What is RisingWave?
RisingWave is a distributed SQL database for stream processing. It is designed to reduce the complexity and cost of building real-time applications. RisingWave consumes streaming data, performs incremental computations when new data comes in, and updates results dynamically. As a database system, RisingWave maintains results in its own storage so that users can access data efficiently.
RisingWave accepts data from sources like Apache Kafka, Apache Pulsar, Amazon Kinesis, Redpanda, and materialized CDC sources.
Data in RisingWave can be output to external targets such as message brokers, data warehouses, and data lakes for storage or additional processing.
What can you do with RisingWave?
Everything you do in RisingWave is via Postgres-compatible SQL. You can:
- Collect and transform data from streams.
- Create materialized views for the data that needs to be incrementally aggregated.
- Query data in RisingWave, including persisted data and data you add or import to RisingWave.
- Output data to external streams for storage or additional processing.
How does RisingWave work?
SQL as the interface to manage and query data
RisingWave makes it easy to manage streams and data. All you need to interact with RisingWave is Postgres-compatible SQL. No Java or Scala codes are needed.
Real-time results via materialized views
With RisingWave, you define the data you need as materialized views. As new data comes in, RisingWave only performs incremental aggregations as the results for previous events have already been calculated, thus reducing the processing time significantly. To further lower the latency, we optimized the storage processing logic for complex computations and high-concurrency scenarios. Queries can be processed and results can be delivered with low latency even in these demanding circumstances.
Results of materialized views are stored in RisingWave. You can issue a query to find out the latest result of a materialized view.
Elastic and cost-effective
As a cloud-native platform, RisingWave is super elastic. You can dynamically adjust the compute and storage resources based on your actual requirements.
RisingWave is cost-effective. You pay for what you use as you scale. As compute is decoupled from storage in RisingWave, they can be scaled separately. In addition, RisingWave stores data in object storage systems (Amazon S3 and S3-compatible systems). The storage cost is down significantly compared with other centralized solutions that store data in expensive data warehouses.

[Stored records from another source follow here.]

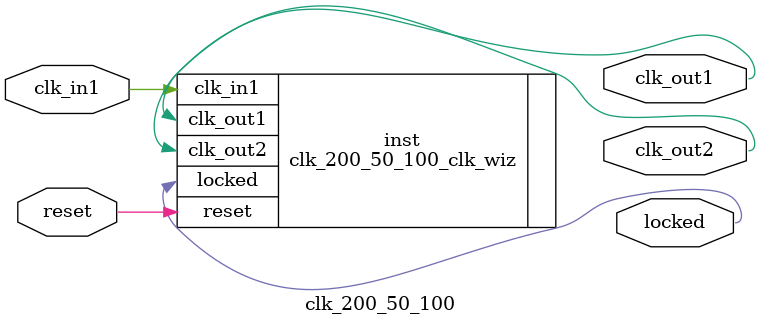
<source format=v>


`timescale 1ps/1ps

(* CORE_GENERATION_INFO = "clk_200_50_100,clk_wiz_v6_0_12_0_0,{component_name=clk_200_50_100,use_phase_alignment=true,use_min_o_jitter=false,use_max_i_jitter=false,use_dyn_phase_shift=false,use_inclk_switchover=false,use_dyn_reconfig=false,enable_axi=0,feedback_source=FDBK_AUTO,PRIMITIVE=MMCM,num_out_clk=2,clkin1_period=5.000,clkin2_period=10.0,use_power_down=false,use_reset=true,use_locked=true,use_inclk_stopped=false,feedback_type=SINGLE,CLOCK_MGR_TYPE=NA,manual_override=false}" *)

module clk_200_50_100 
 (
  // Clock out ports
  output        clk_out1,
  output        clk_out2,
  // Status and control signals
  input         reset,
  output        locked,
 // Clock in ports
  input         clk_in1
 );

  clk_200_50_100_clk_wiz inst
  (
  // Clock out ports  
  .clk_out1(clk_out1),
  .clk_out2(clk_out2),
  // Status and control signals               
  .reset(reset), 
  .locked(locked),
 // Clock in ports
  .clk_in1(clk_in1)
  );

endmodule

</source>
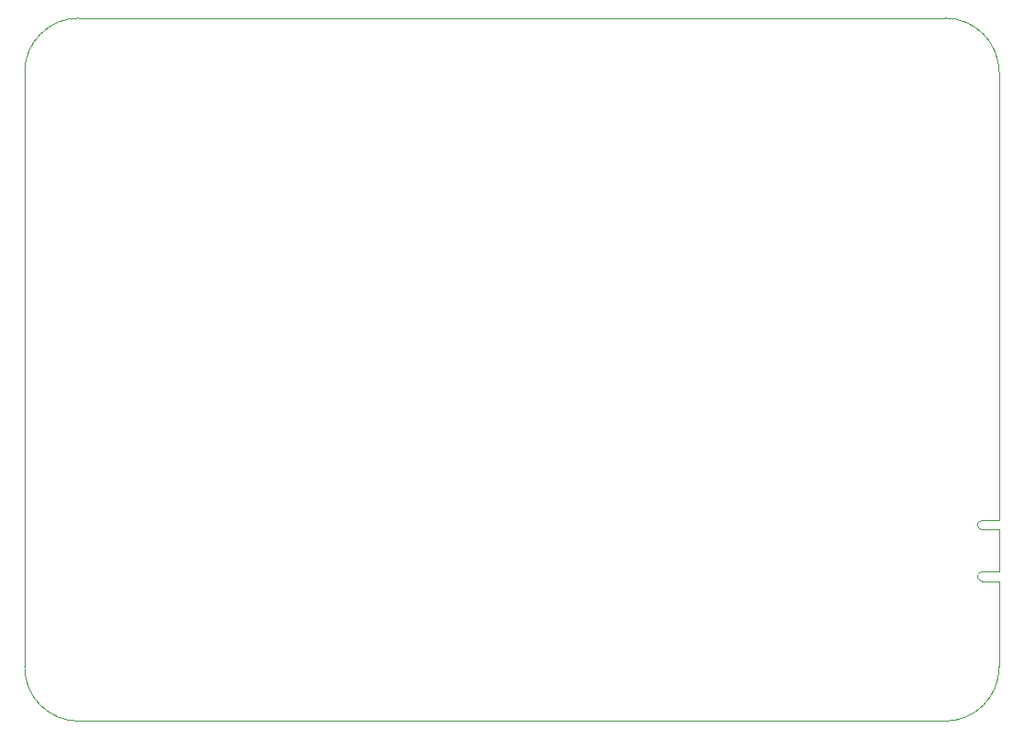
<source format=gbr>
%TF.GenerationSoftware,KiCad,Pcbnew,5.1.10-1.fc33*%
%TF.CreationDate,2021-05-26T11:17:30-04:00*%
%TF.ProjectId,UnderglowPCB,556e6465-7267-46c6-9f77-5043422e6b69,1.3.2*%
%TF.SameCoordinates,Original*%
%TF.FileFunction,Profile,NP*%
%FSLAX46Y46*%
G04 Gerber Fmt 4.6, Leading zero omitted, Abs format (unit mm)*
G04 Created by KiCad (PCBNEW 5.1.10-1.fc33) date 2021-05-26 11:17:30*
%MOMM*%
%LPD*%
G01*
G04 APERTURE LIST*
%TA.AperFunction,Profile*%
%ADD10C,0.050000*%
%TD*%
%TA.AperFunction,Profile*%
%ADD11C,0.100000*%
%TD*%
G04 APERTURE END LIST*
D10*
X109050000Y-132950000D02*
X189050000Y-132950000D01*
X194050000Y-127950000D02*
G75*
G02*
X189050000Y-132950000I-5000000J0D01*
G01*
X109050000Y-132950000D02*
G75*
G02*
X104050000Y-127950000I0J5000000D01*
G01*
X104050000Y-72950000D02*
G75*
G02*
X109050000Y-67950000I5000000J0D01*
G01*
X189050000Y-67950000D02*
G75*
G02*
X194050000Y-72950000I0J-5000000D01*
G01*
X194050000Y-113450000D02*
X194050000Y-72950000D01*
X194050000Y-127950000D02*
X194050000Y-120950000D01*
X104050000Y-127950000D02*
X104050000Y-72950000D01*
X109050000Y-67950000D02*
X189050000Y-67950000D01*
D11*
%TO.C,J3*%
X194050000Y-120950000D02*
X194050000Y-120000000D01*
X192475000Y-120000000D02*
X194050000Y-120000000D01*
X192475000Y-119150000D02*
X194050000Y-119150000D01*
X194050000Y-119150000D02*
X194050000Y-115250000D01*
X192475000Y-115250000D02*
X194050000Y-115250000D01*
X192475000Y-114400000D02*
X194050000Y-114400000D01*
X194050000Y-114400000D02*
X194050000Y-113450000D01*
X192475000Y-114400000D02*
G75*
G03*
X192475000Y-115250000I0J-425000D01*
G01*
X192475000Y-119150000D02*
G75*
G03*
X192475000Y-120000000I0J-425000D01*
G01*
%TD*%
M02*

</source>
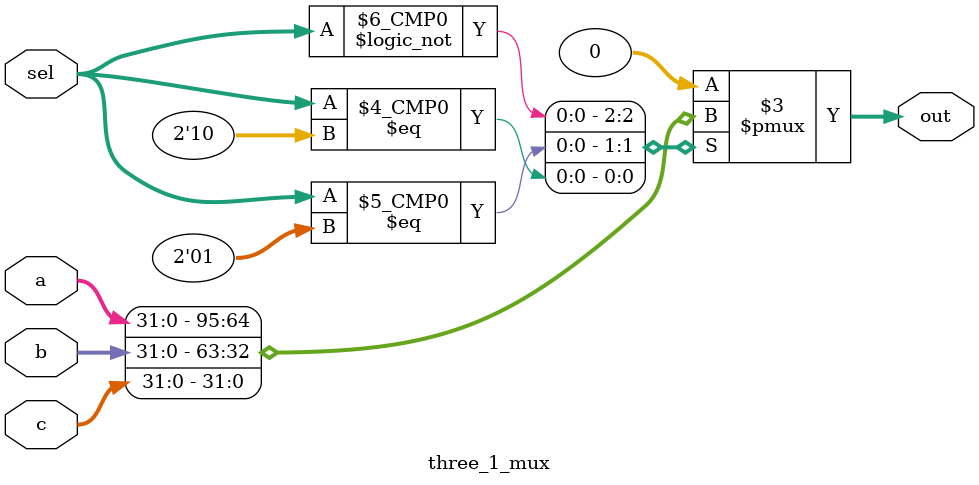
<source format=v>
`timescale 1ns / 1ps


module three_1_mux(
    input [31:0] a,
    input [31:0] b,
    input [31:0] c,
    input  [1:0] sel,
    output reg [31:0] out
);
    always @(*) begin
        case (sel)
            2'b00: out = a;
            2'b01: out = b; 
            2'b10: out = c; 
            default: out = 32'b0; 
        endcase
    end
endmodule

</source>
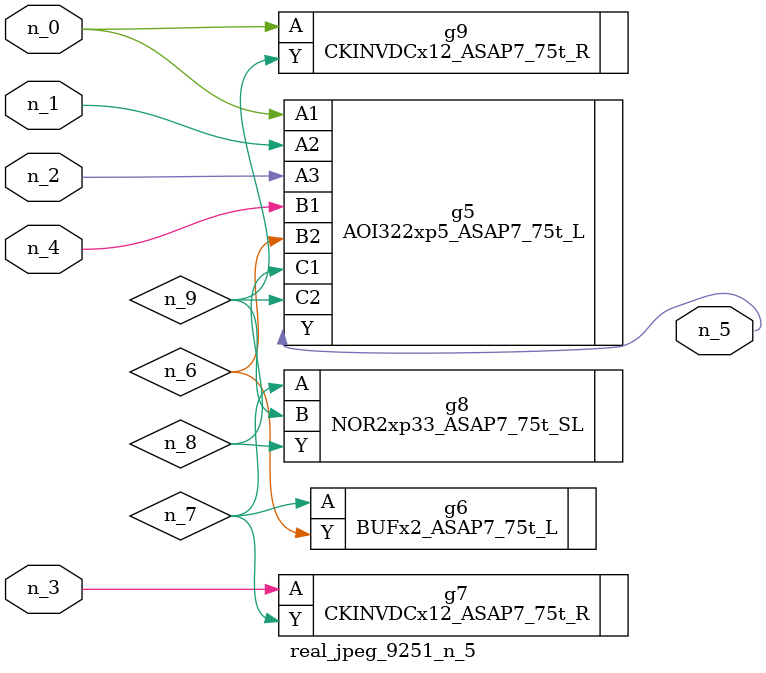
<source format=v>
module real_jpeg_9251_n_5 (n_4, n_0, n_1, n_2, n_3, n_5);

input n_4;
input n_0;
input n_1;
input n_2;
input n_3;

output n_5;

wire n_8;
wire n_6;
wire n_7;
wire n_9;

AOI322xp5_ASAP7_75t_L g5 ( 
.A1(n_0),
.A2(n_1),
.A3(n_2),
.B1(n_4),
.B2(n_6),
.C1(n_8),
.C2(n_9),
.Y(n_5)
);

CKINVDCx12_ASAP7_75t_R g9 ( 
.A(n_0),
.Y(n_9)
);

CKINVDCx12_ASAP7_75t_R g7 ( 
.A(n_3),
.Y(n_7)
);

BUFx2_ASAP7_75t_L g6 ( 
.A(n_7),
.Y(n_6)
);

NOR2xp33_ASAP7_75t_SL g8 ( 
.A(n_7),
.B(n_9),
.Y(n_8)
);


endmodule
</source>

Data is correct and consistent
When data is processed in batches, if a job goes wrong, you can do some troubleshooting and rerun the job. However, it's not practical to rerun a stream processing job, because the stream never ends. In stream processing, it is crucial that data is calculated correctly and events are not missed or calculated twice. Otherwise, the data will not match the data in upstream or downstream systems.
In RisingWave, data correctness is ensured by a checkpoint-based mechanism. Every time a checkpoint is triggered, the internal states of each operator will be flushed to the cloud storage. Upon failovers, the operator recovers from the latest checkpoint on the cloud storage.